WORK TO COMPLETE: Quote everything from "Dear fellow white" down to "things as inaccurate." in the blog text below, word for word.

EXCERPTED TEXT:
────────────────────────────────────────
Friday, August 22, 2014

Sexism analogy.

Dear fellow women, 
You know that really frustrating feeling when you try to explain to a man how unsafe you feel sometimes just for being female, and how you have to always be cognizant of the fact that although not all men will, *all men can potentially hurt or sexually assault you*, and how when you walk down a street by yourself or even with other women, it can be scary just because you're a woman and thereby potentially a victim, and how mad/hurt/confused you get when you hear men or even other women victim-blaming rape survivors for wearing that outfit or for provoking him, saying things like "she was asking for it"

...and you know the man you're talking to is a good man, but he just doesn't really understand what you're saying or he argues with you because you're being dramatic or he undervalues your statements, which by the way, do actually reflect your personal experience in the world of being female, by refusing to accept your explanation of what life is like for you, saying things like "You know I'm not like that, so why are you getting mad at me" or "Not all men are rapists" or "You shouldn't be afraid of men" or "You're imagining things." or simply, "No, you're wrong."

You know that feeling? How helpless you feel to convince the man to put himself in your shoes and accept that this is your reality as a woman? And even though you know that part of why he doesn't want to hear it is because it somehow reflects on him and even though he knows he would never hurt you, it just makes him feel bad and defensive and he doesn't want to talk about it. And you end up feeling unheard or like maybe you're just being crazy or paranoid?

You know that feeling? Yes? So, extend it to others. Can you think of other times this sort of dismissive logic is used? Can you imagine how it makes other people feel when their personal experience of being marginalized or undervalued or targeted is discounted because the people hearing about it don't want to accept that people like them are doing 'bad things'? While not directly analogous, it might help to contextualize in a new way some of what is happening currently in our city/country/world. I hope it helps.


Why it doesn't actually matter whether Darren Wilson is racist.

Dear fellow white people, 
It's me again. So, in light of recent conversations I've been having and witnessing, I'm going to try and guide the conversation to a deeper and more abstract place. I can't promise I'm going to do the best job at it, so have some patience as I attempt, perhaps clumsily, to tease out some of the additional issues that are coming up in the wake of the #Ferguson events. Remember that I, like you, am looking at things from the vantage point of my own "otherness" and so I can't rightfully claim any firsthand knowledge, and I am completely open to being corrected if my assessment strikes someone who does have firsthand knowledge of such things as inaccurate.

There has been a lot of talk around the question of whether Darren Wilson was acting from a place of racism or race-based prejudice and how (if) that informs both the legitimacy and ultimately the outcome of all of this. It's obviously true that we do not have "all the facts", which seems to be the biggest concern for a lot of people, especially those who know and love individual (ostensibly non-racist) cops. So I'll say maybe this is one of those "Yes, AND" conversations. Yes, I agree that we *don't* have any idea whether that particular cop holds any racist attitudes. Reserving judgment on that particular police officer isn't difficult for me personally. But that is because I don't think that Darren Wilson needed to be racist in any intentional way in order to hold unconscious bias that might lead him to be more quick to shoot an unarmed black kid. The bigger question is why he might -consciously or unconsciously-believe himself to be in greater harm because Mike was black, and how that could have influenced what happened. Regardless of Darren Wilson's PERSONAL CONSCIOUS FEELINGS about black people, the situation is still problematic because it speaks to a perception issue that IS directly linked to race.
────────────────────────────────────────
INFORMATION GIVEN:
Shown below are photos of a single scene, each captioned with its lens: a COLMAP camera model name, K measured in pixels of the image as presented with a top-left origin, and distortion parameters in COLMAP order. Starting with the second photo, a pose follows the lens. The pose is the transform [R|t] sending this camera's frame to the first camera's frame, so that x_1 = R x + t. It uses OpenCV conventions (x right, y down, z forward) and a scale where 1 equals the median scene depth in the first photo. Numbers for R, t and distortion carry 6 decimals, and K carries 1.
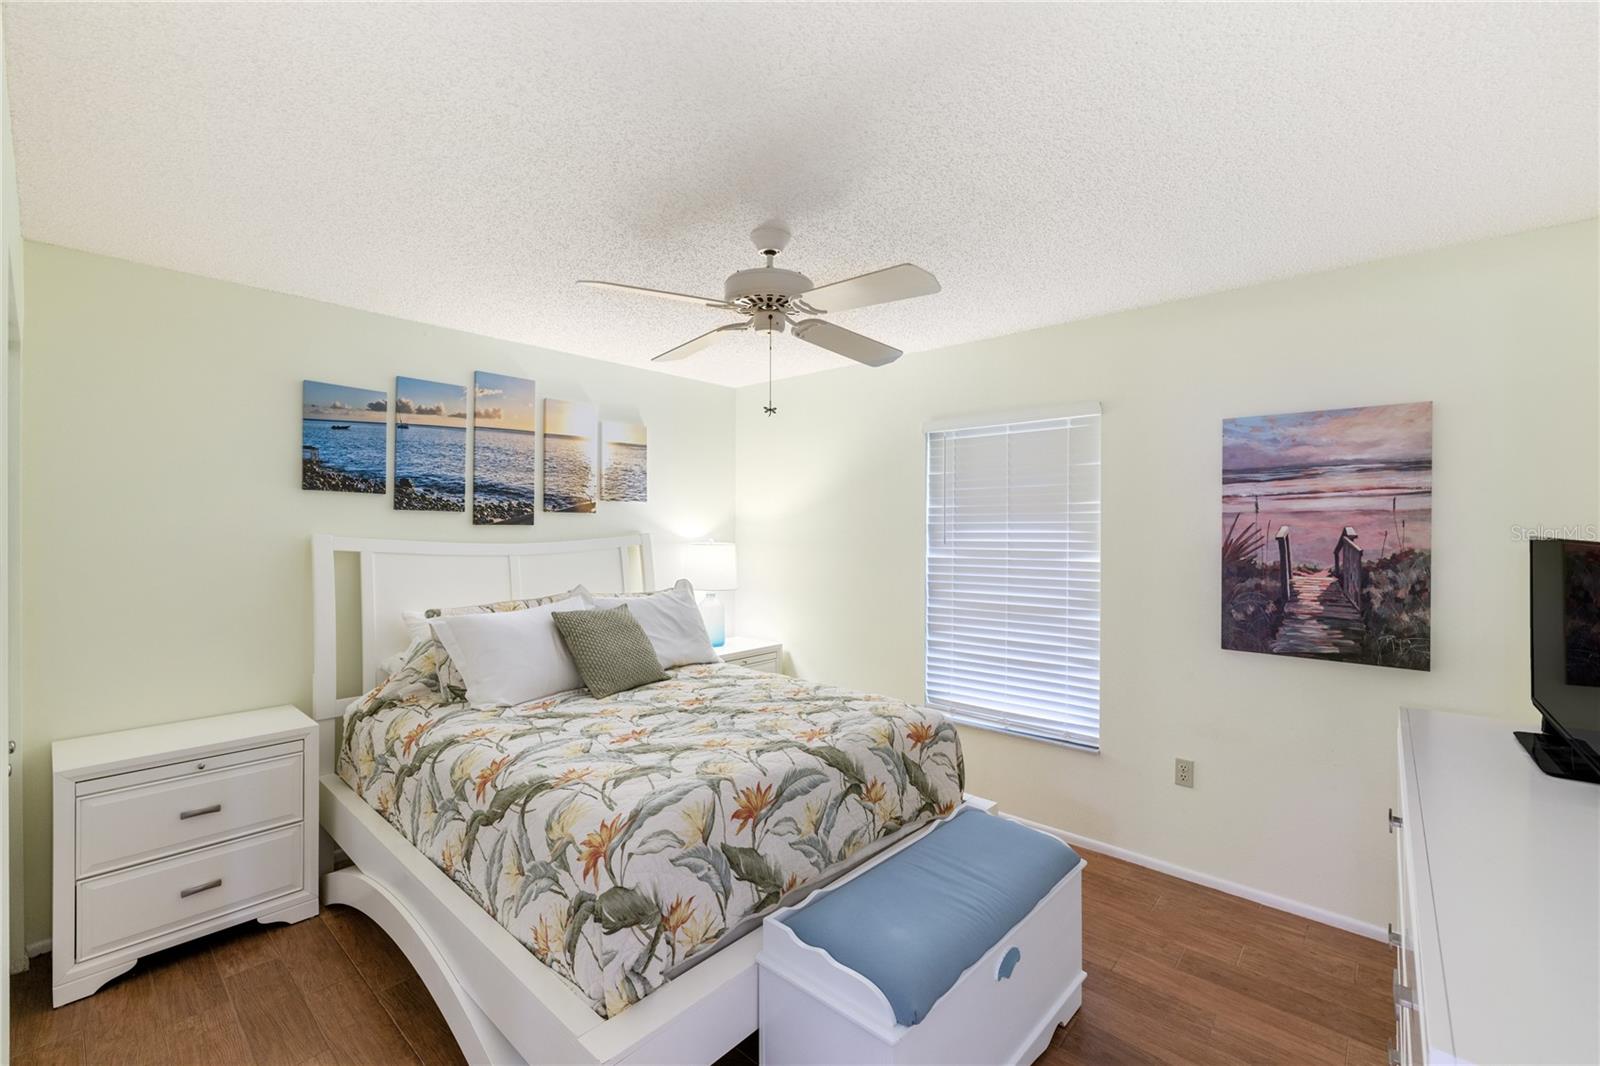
lens RADIAL K [[670.1, 0, 802.4], [0, 670.1, 531.0], [0, 0, 1]] dist [-0.002643, -0.000162]
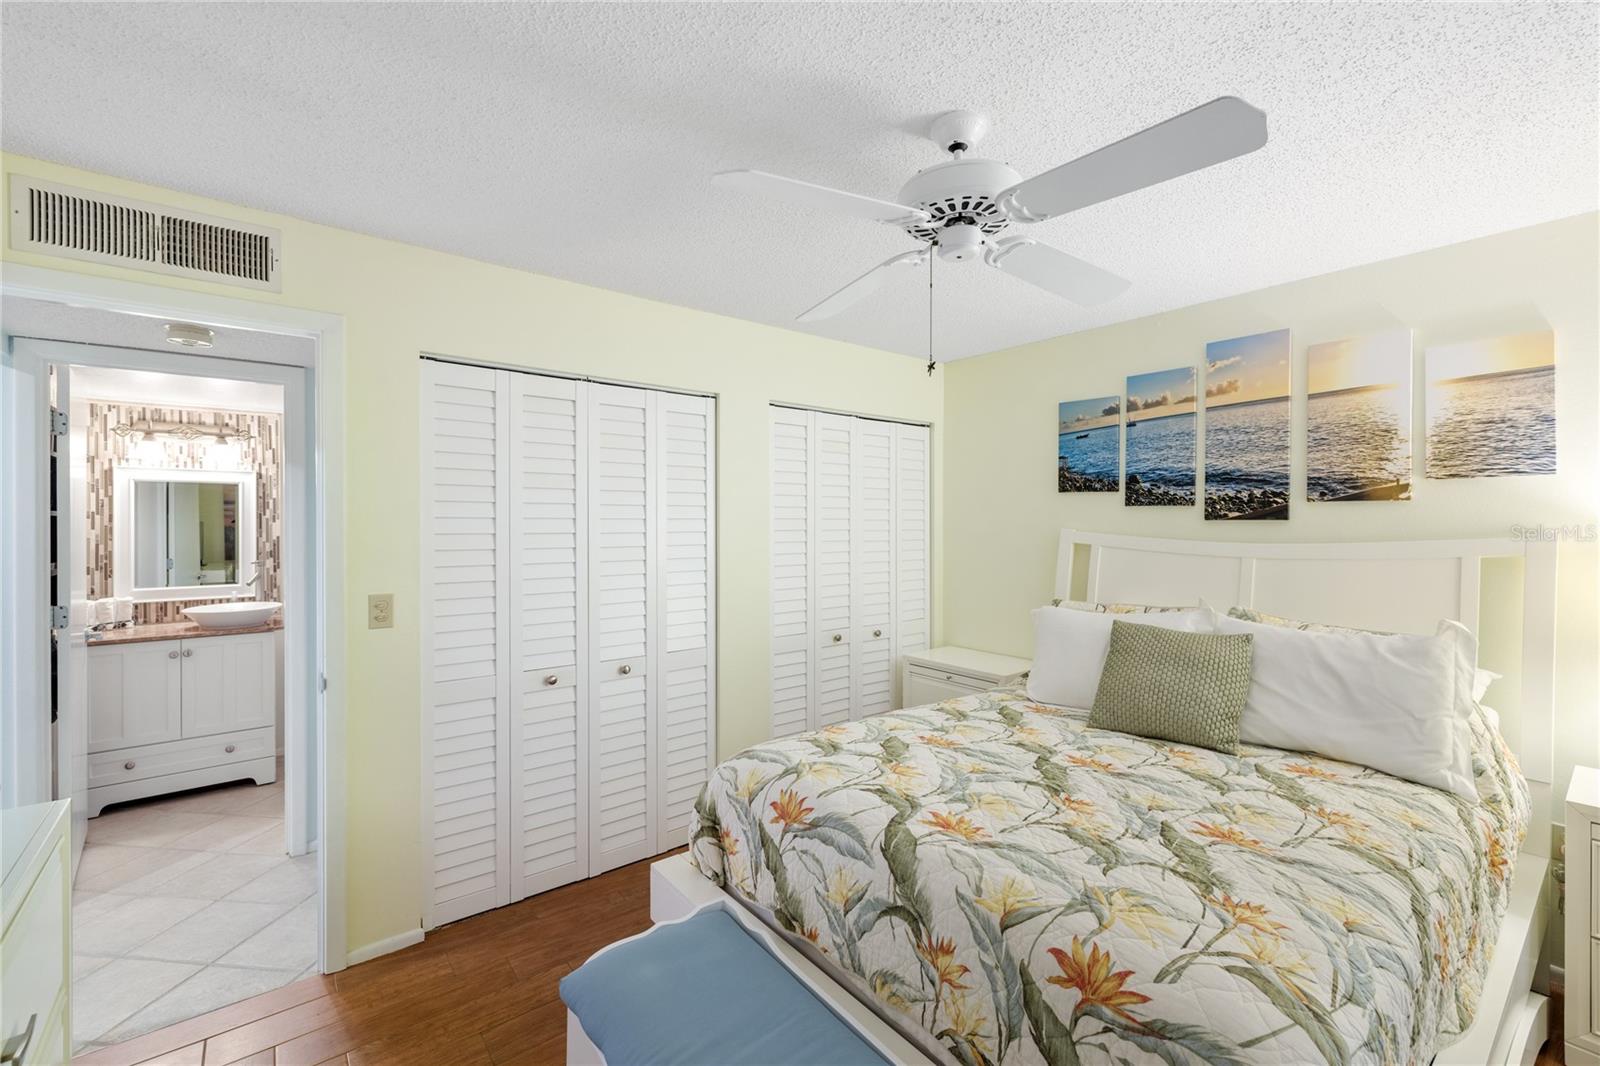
lens RADIAL K [[670.1, 0, 802.9], [0, 670.1, 528.9], [0, 0, 1]] dist [-0.002643, -0.000162]
pose [[-0.165657, 0.006108, -0.986165, 0.498643], [-0.007771, 0.999942, 0.007498, -0.000381], [0.986153, 0.008905, -0.165600, 0.676850]]
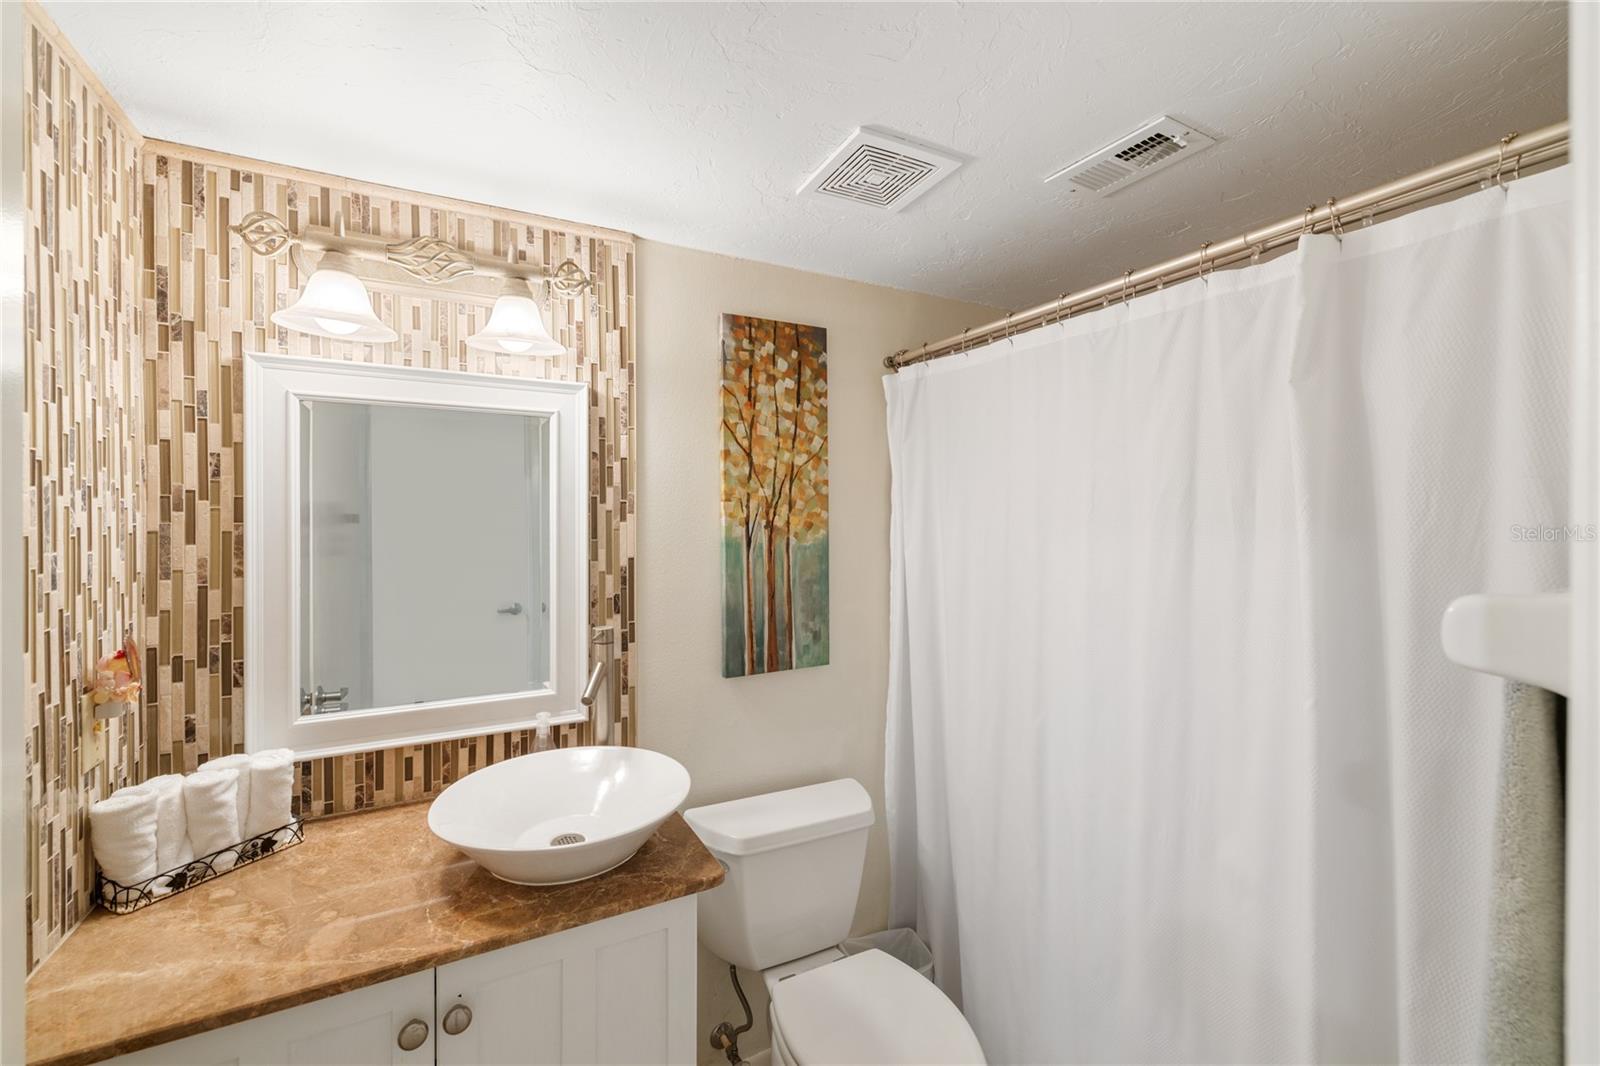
lens RADIAL K [[670.1, 0, 798.6], [0, 670.1, 527.3], [0, 0, 1]] dist [-0.002643, -0.000162]
pose [[-0.347775, 0.001215, -0.937577, 0.305425], [-0.001619, 0.999997, 0.001896, 0.001985], [0.937577, 0.002177, -0.347772, 0.415848]]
────────────────────────────────────────
YOUR SOLUTION:
Dear fellow white people, 
It's me again. So, in light of recent conversations I've been having and witnessing, I'm going to try and guide the conversation to a deeper and more abstract place. I can't promise I'm going to do the best job at it, so have some patience as I attempt, perhaps clumsily, to tease out some of the additional issues that are coming up in the wake of the #Ferguson events. Remember that I, like you, am looking at things from the vantage point of my own "otherness" and so I can't rightfully claim any firsthand knowledge, and I am completely open to being corrected if my assessment strikes someone who does have firsthand knowledge of such things as inaccurate.